-- Document segment --
------------------------------------------------

Otaku Culture
“It’s a hell”: Toshie Kawamura no longer wants to be an animation director after 10 years
The veteran animator confessed that having to constantly correct the basic errors of other artists has destroyed her health.
The harsh reality behind creating our favorite series has come to light again, this time from a highly respected voice. Toshie Kawamura, veteran of the anime industry known for her brilliant work as character designer and animation director in franchises like Yes! Pretty Cure 5, Smile Pretty Cure!, and Carnival, published a heartbreaking message confessing she no longer wishes to hold the position of animation director.
The “endless hell” of cleaning up others’ mistakes
Through social media posts, Kawamura explained her frustration has nothing to do with ego, as she considers all roles in production equally important. The real problem lies in how her work has been distorted over the last decade. Instead of supervising and adding final touches, animation directors are now forced to fix disasters created in earlier stages: cleaning up rushed sketches, correcting the work of secondary key animators, and redoing poorly finished in-between frames.

------------------------------------------------

-- Material provided --
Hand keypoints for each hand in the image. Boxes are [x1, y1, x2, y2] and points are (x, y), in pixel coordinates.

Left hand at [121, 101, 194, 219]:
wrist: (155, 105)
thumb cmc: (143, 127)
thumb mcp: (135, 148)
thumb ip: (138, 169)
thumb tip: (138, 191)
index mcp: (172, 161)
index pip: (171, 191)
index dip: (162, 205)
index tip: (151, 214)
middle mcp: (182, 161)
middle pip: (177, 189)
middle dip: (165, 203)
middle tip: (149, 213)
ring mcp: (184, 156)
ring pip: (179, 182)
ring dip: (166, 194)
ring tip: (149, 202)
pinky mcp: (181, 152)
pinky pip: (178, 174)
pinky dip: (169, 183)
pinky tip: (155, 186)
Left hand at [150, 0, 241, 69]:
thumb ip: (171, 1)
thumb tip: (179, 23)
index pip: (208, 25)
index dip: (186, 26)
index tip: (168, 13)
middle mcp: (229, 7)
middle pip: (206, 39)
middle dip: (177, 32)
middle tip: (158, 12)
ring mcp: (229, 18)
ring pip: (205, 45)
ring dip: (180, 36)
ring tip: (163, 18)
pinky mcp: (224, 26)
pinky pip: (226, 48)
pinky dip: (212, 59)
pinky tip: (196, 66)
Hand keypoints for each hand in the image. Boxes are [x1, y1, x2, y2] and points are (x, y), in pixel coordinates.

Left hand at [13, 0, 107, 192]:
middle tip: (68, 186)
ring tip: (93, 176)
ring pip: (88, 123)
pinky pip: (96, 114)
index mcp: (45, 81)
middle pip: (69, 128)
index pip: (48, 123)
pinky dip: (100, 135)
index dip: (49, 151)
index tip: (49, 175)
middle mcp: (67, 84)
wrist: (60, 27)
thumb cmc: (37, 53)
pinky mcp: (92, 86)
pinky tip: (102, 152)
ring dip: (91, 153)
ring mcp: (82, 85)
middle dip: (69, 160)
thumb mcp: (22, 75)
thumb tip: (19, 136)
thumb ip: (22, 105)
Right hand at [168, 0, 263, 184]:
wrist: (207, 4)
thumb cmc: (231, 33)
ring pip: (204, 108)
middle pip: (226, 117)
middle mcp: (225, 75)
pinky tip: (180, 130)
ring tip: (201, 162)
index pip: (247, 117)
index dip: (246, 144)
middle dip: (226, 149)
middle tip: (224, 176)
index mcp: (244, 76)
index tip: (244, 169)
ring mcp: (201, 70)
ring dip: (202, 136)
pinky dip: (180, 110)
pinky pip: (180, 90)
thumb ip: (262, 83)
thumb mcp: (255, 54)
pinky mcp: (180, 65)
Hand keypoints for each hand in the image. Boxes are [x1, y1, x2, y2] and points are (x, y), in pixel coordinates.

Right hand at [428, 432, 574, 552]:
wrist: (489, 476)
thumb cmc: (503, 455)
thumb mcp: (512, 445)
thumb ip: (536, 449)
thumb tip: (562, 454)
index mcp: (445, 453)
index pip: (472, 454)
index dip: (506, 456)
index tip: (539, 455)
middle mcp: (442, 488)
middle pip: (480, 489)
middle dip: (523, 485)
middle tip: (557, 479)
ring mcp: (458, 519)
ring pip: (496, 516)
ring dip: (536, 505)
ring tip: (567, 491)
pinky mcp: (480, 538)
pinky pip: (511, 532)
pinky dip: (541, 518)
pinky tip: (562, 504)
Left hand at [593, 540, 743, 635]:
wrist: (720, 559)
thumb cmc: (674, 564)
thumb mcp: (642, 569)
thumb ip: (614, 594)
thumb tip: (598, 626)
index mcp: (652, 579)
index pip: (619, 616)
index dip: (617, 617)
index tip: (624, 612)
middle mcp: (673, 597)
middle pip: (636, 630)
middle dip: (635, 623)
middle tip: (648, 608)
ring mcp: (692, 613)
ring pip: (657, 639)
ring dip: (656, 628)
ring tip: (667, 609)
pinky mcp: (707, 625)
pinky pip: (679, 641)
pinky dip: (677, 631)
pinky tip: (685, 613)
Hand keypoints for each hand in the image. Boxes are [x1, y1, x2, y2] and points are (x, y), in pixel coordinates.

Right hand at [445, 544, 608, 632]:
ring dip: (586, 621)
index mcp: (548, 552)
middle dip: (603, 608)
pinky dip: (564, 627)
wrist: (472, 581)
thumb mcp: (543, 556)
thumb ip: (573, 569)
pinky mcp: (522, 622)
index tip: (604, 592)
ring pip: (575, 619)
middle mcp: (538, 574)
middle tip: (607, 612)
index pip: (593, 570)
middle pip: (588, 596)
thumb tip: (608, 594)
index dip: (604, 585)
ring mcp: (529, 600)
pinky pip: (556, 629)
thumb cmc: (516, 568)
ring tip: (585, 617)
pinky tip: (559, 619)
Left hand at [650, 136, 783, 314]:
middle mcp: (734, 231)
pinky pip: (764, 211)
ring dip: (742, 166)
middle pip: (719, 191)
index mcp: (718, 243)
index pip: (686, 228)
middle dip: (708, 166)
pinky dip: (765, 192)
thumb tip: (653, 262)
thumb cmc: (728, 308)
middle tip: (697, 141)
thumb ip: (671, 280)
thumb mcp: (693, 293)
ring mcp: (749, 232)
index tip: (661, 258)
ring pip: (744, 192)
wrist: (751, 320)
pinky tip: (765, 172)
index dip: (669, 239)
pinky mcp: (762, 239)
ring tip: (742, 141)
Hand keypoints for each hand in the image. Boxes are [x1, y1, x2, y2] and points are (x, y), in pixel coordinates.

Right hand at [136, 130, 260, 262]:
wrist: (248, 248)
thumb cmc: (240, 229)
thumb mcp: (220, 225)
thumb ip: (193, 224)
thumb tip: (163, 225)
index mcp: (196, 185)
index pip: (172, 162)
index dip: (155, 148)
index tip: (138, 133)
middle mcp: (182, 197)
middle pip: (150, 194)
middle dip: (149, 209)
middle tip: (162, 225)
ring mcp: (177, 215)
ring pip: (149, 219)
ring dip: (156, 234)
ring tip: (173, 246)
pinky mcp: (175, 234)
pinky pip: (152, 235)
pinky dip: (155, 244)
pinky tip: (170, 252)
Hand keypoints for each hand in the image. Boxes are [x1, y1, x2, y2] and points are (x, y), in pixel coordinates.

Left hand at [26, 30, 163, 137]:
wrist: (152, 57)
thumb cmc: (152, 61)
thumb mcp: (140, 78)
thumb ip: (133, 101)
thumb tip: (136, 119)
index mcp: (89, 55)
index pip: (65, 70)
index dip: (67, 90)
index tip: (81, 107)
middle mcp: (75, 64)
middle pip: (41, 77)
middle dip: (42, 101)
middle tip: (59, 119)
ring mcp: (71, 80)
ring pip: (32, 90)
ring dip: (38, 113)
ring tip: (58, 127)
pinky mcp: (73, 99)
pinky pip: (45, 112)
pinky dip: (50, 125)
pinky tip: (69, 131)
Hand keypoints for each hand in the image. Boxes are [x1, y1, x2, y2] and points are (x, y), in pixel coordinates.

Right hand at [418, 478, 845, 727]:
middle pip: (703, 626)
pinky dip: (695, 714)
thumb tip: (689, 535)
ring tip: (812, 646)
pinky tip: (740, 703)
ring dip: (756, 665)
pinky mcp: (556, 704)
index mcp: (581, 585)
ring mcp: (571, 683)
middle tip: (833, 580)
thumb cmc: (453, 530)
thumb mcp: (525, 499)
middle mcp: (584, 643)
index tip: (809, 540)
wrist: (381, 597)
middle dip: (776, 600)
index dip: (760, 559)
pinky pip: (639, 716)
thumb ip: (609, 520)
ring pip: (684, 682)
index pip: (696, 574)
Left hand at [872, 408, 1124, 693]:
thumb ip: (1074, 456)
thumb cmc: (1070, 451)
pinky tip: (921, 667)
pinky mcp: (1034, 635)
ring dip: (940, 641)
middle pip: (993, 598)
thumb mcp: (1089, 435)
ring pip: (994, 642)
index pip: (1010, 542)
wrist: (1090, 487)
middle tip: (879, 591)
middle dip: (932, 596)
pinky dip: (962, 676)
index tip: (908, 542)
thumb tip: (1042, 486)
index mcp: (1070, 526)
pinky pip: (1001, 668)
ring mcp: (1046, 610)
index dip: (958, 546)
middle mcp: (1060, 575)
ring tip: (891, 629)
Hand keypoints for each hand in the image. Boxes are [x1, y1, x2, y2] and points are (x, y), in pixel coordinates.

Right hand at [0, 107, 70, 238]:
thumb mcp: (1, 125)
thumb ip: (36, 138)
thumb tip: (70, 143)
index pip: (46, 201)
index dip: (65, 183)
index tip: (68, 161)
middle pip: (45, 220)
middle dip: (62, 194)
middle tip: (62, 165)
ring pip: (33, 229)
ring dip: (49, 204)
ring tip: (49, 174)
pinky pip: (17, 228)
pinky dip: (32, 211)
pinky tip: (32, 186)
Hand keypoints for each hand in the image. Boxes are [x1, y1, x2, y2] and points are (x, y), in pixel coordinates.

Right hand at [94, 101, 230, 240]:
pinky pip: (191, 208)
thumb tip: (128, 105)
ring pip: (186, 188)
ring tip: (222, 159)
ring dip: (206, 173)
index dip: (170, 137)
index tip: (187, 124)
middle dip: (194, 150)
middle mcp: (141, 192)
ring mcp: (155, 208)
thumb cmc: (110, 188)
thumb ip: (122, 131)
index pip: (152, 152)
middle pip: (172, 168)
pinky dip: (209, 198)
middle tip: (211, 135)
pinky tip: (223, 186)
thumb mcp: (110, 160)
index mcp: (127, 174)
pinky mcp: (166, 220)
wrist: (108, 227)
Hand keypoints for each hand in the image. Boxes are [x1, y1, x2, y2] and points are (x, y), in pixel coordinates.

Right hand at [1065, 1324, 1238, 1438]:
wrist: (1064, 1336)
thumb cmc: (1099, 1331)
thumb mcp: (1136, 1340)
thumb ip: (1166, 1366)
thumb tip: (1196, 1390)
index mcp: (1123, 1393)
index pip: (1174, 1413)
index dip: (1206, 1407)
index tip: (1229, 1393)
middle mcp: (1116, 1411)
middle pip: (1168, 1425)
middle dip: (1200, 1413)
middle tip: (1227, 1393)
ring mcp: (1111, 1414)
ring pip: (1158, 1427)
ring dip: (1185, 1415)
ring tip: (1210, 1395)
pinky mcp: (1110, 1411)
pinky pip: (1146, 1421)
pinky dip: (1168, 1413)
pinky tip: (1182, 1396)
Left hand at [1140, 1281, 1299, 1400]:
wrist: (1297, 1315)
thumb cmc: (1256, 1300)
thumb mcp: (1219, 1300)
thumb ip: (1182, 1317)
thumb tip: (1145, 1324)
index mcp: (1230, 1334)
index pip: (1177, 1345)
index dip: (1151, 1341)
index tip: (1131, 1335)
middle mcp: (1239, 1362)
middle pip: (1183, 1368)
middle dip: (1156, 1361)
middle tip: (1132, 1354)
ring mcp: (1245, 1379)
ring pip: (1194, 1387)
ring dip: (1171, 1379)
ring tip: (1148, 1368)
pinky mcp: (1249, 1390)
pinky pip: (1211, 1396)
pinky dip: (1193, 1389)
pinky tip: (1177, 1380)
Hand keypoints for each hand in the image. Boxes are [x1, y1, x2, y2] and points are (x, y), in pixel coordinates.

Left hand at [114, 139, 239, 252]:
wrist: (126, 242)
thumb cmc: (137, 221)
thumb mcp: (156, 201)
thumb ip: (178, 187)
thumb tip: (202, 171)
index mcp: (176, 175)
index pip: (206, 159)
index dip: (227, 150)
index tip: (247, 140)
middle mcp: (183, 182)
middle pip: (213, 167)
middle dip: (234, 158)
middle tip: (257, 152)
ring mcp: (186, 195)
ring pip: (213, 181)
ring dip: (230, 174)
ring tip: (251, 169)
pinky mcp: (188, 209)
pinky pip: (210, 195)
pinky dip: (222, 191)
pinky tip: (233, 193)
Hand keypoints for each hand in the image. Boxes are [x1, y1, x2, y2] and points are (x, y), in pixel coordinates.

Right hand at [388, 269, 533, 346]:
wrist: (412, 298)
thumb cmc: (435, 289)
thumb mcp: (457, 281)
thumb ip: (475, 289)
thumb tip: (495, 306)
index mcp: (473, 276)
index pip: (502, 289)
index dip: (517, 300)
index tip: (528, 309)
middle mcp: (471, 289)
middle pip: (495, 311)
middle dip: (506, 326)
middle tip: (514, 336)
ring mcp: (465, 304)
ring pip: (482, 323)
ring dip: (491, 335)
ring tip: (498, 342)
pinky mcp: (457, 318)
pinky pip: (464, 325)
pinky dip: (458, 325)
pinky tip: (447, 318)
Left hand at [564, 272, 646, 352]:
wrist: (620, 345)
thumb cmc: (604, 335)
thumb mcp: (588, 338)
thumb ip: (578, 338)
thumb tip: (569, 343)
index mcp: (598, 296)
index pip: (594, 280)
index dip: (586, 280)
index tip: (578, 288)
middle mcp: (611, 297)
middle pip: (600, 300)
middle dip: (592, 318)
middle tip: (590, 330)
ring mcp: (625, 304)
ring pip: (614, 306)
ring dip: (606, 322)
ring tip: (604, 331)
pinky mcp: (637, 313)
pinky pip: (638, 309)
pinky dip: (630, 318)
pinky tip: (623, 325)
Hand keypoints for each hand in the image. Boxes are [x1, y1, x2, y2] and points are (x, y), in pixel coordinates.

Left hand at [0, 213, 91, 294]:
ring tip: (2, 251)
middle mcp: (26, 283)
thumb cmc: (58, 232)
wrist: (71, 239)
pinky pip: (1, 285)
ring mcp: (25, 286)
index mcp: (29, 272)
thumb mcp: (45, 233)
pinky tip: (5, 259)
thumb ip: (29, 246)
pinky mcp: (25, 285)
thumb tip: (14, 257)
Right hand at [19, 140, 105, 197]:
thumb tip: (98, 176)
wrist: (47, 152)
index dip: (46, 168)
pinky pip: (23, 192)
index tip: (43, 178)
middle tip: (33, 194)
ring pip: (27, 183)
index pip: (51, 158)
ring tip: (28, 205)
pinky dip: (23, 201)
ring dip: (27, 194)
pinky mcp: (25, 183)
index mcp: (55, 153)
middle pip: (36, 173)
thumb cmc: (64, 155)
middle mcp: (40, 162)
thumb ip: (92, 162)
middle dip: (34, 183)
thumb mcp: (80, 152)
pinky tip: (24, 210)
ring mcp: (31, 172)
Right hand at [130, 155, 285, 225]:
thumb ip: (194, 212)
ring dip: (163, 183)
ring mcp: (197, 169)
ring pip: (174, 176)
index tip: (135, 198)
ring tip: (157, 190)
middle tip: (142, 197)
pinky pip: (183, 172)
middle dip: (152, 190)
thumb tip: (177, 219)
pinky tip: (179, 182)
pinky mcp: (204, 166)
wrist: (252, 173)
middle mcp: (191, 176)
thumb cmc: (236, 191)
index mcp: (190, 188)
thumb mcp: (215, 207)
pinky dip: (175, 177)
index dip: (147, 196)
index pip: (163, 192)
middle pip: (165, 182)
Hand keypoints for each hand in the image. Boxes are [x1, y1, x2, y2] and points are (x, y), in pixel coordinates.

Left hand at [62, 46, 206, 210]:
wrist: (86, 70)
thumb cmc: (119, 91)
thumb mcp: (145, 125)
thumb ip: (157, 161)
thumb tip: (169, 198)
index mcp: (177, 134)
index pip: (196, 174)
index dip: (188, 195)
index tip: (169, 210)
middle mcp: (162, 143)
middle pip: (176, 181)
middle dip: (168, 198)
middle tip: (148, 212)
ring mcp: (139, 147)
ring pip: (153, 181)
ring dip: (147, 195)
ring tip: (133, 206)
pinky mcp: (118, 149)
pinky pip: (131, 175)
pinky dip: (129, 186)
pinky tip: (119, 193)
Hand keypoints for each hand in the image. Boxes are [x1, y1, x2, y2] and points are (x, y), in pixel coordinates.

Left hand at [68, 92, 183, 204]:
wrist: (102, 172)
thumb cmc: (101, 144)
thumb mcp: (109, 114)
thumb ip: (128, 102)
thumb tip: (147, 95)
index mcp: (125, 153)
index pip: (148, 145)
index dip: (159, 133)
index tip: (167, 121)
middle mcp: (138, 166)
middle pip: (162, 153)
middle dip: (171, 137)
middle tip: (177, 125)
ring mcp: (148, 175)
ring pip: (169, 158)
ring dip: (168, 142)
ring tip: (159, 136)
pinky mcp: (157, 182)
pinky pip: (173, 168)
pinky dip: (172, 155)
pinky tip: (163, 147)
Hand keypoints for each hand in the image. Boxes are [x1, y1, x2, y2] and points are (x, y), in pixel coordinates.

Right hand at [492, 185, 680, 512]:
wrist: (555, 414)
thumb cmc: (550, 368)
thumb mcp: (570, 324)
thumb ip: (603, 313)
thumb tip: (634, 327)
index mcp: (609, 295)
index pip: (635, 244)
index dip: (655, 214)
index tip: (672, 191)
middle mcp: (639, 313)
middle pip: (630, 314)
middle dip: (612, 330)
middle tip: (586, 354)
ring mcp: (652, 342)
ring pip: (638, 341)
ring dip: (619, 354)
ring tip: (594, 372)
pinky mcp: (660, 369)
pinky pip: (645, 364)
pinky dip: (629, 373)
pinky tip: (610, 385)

------------------------------------------------

-- What you need to do --
- a) According to the article about Toshie Kawamura, which franchises is she known for?
- b) Say whether each statement agrees with the article about Toshie Kawamura, giving yes or no and quoting the words that decide it: (i) Kawamura says her frustration comes from ego. (ii) Kawamura sees all roles in production as equally important. (iii) Animation directors now have to redo poorly finished in-between frames.
- c) Resume the article about Toshie Kawamura from its last sentence.
The records come from a different source than the article about Toshie Kawamura.

-- Expected responses --
- a) Yes! Pretty Cure 5, Smile Pretty Cure!, and Carnival.

- b)
(i) No: "her frustration has nothing to do with ego"
(ii) Yes: "she considers all roles in production equally important"
(iii) Yes: "redoing poorly finished in-between frames"

- c)
This extreme workload has pushed her to her physical and mental limits. “When I was young I could still endure it, but thinking this will continue forever feels like an endless hell. It’s no wonder the amount of medication I need has increased”, confessed the artist. In a desperate plea to studios, Kawamura asked they only hire people who have learned the basic fundamentals of animation, adding a phrase that broke her followers’ hearts: “I have a short life ahead, so I don’t want to waste more time on unnecessary things”.
A crisis threatening the future of anime
Kawamura’s statements immediately resonated with other industry professionals. An animator with 27 years of experience responded confirming almost all animation directors feel exactly the same way today. Other colleagues pointed out that the brutal overproduction of anime has caused many new artists to deliver poor work, without interest and treating the process as a simple assembly line rather than an artistic craft.
Fans, who often praise episodes supervised by Kawamura for their beauty and attention to detail, now understand the high human cost behind that quality: she herself redraws much of the material to save the final product. This veteran’s message serves as a severe warning to a saturated industry. If studios don’t improve conditions, training standards, and fair distribution of work, the great talents that sustain anime quality will eventually abandon it forever.